-- PROBLEM TO WORK ON --
Reproduce, without alteration, the lines of the data that begin with the line containing "Rastreie seu pedido" and continue through the end of the data, inclusive.

(DATASET ENTRIES begins)

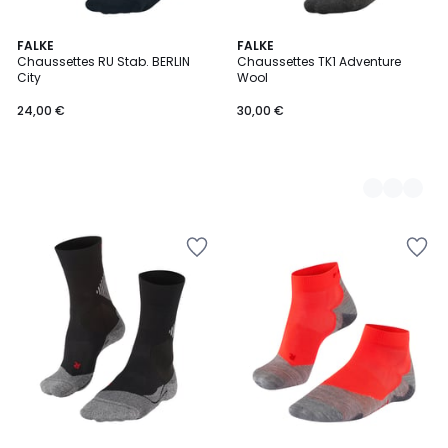
FALKE
4
FALKE
Chaussettes RU Stab. BERLIN
Chaussettes TK1 Adventure
Couleurs
City
Wool
24,00 €
30,00 €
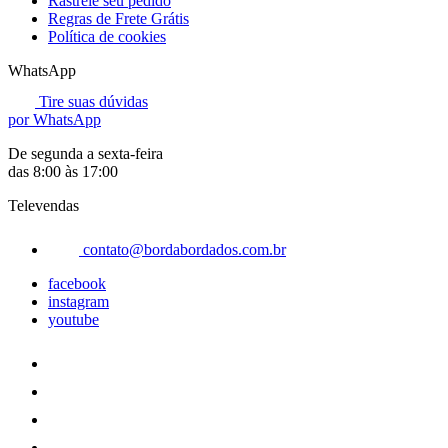
Rastreie seu pedido
Regras de Frete Grátis
Política de cookies
WhatsApp
Tire suas dúvidas
por WhatsApp
De segunda a sexta-feira
das 8:00 às 17:00
Televendas
contato@bordabordados.com.br
facebook
instagram
youtube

(DATASET ENTRIES ends)

-- ANSWER TO THE EXERCISE --
Rastreie seu pedido
Regras de Frete Grátis
Política de cookies
WhatsApp
Tire suas dúvidas
por WhatsApp
De segunda a sexta-feira
das 8:00 às 17:00
Televendas
contato@bordabordados.com.br
facebook
instagram
youtube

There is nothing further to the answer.